KYLS
- Fredericktown, Missouri; United States;
- Broadcast area: Farmington, Missouri
- Frequency: 1450 kHz
- Branding: K94.3

Programming
- Format: Classic hits
- Affiliations: Fox News Radio

Ownership
- Owner: Dockins Broadcast Group, LLC
- Sister stations: KPWB; KPWB-FM; KYLS-FM;

History
- First air date: June 29, 1963 (as KFTW)
- Last air date: February 2026
- Former call signs: KFTW (1963–1997)

Technical information
- Licensing authority: FCC
- Facility ID: 39584
- Class: C
- Power: 1,000 watts unlimited
- Transmitter coordinates: 37°35′01″N 90°17′30″W﻿ / ﻿37.58362°N 90.29177°W
- Translator: 94.3 K232FS (Fredericktown)

Links
- Public license information: Public file; LMS;
- Webcast: Listen Live
- Website: www.myk94.com

= KYLS (AM) =

Radio station in Fredericktown, Missouri

KYLS (1450 kHz) was an AM radio station licensed to Fredericktown, Missouri. It broadcast at 1,000 watts and last aired a classic hits format that was branded as "K94.3", reflecting its simulcast on an FM translator at 94.3 MHz (K232FS).

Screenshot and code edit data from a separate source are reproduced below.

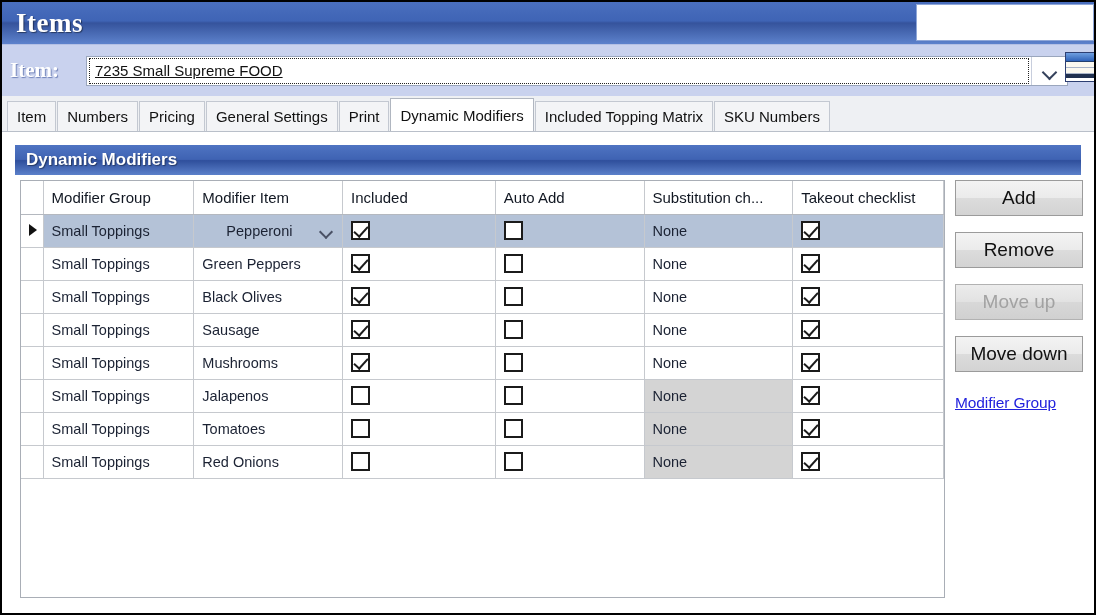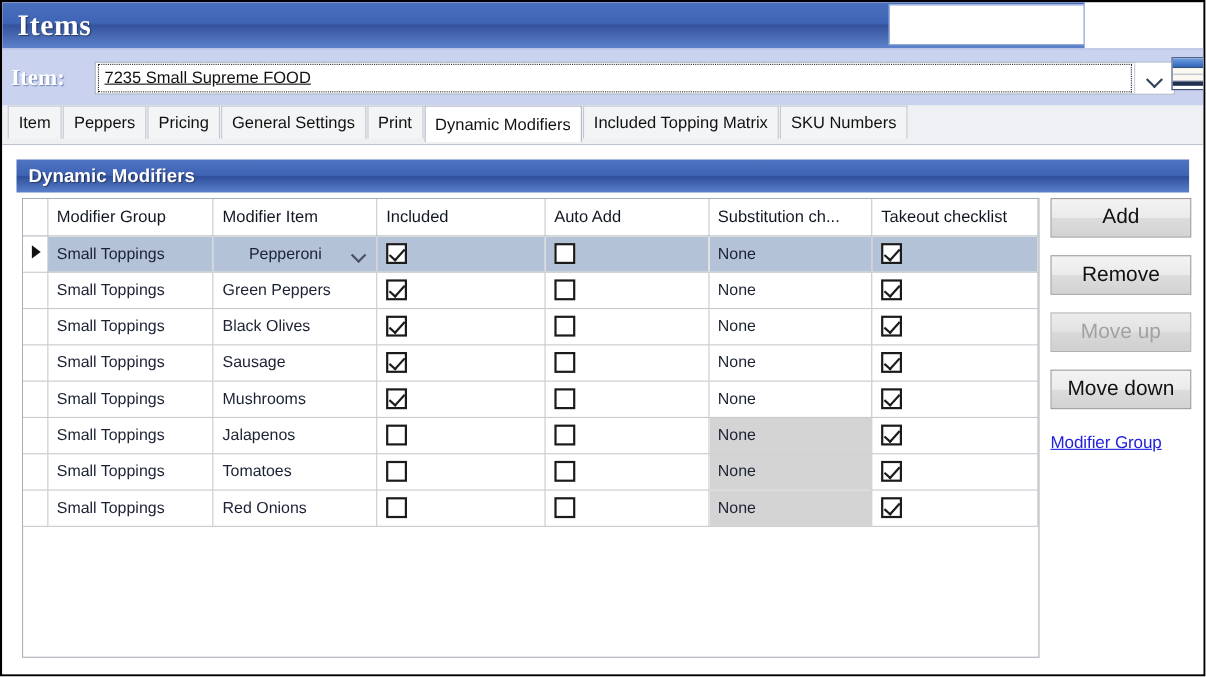--- a/index.html
+++ b/index.html
@@ -20,7 +20,7 @@
   
   .titlebar {
     position: absolute; left: 0; top: 0;
-    width: 984px; height: 42px;
+    width: 1092px; height: 42px;
     background: linear-gradient(to bottom, #4a6fbe 0%, #3f64b5 45%, #35539c 50%, #5d82cc 100%);
     display: flex; align-items: center;
   }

KYLS was owned by Dockins Broadcast Group, LLC.

==History==
The station began broadcasting on June 29, 1963, and originally held the call sign KFTW. Its call sign was changed to KYLS on August 11, 1997. It adopted a hot adult contemporary format branded "K-Hits 94.3" in 2018.

By 2025, KYLS had switched to classic hits under the branding "K94.3". Dockins surrendered the KYLS license in February 2026. It was cancelled on February 25, 2026.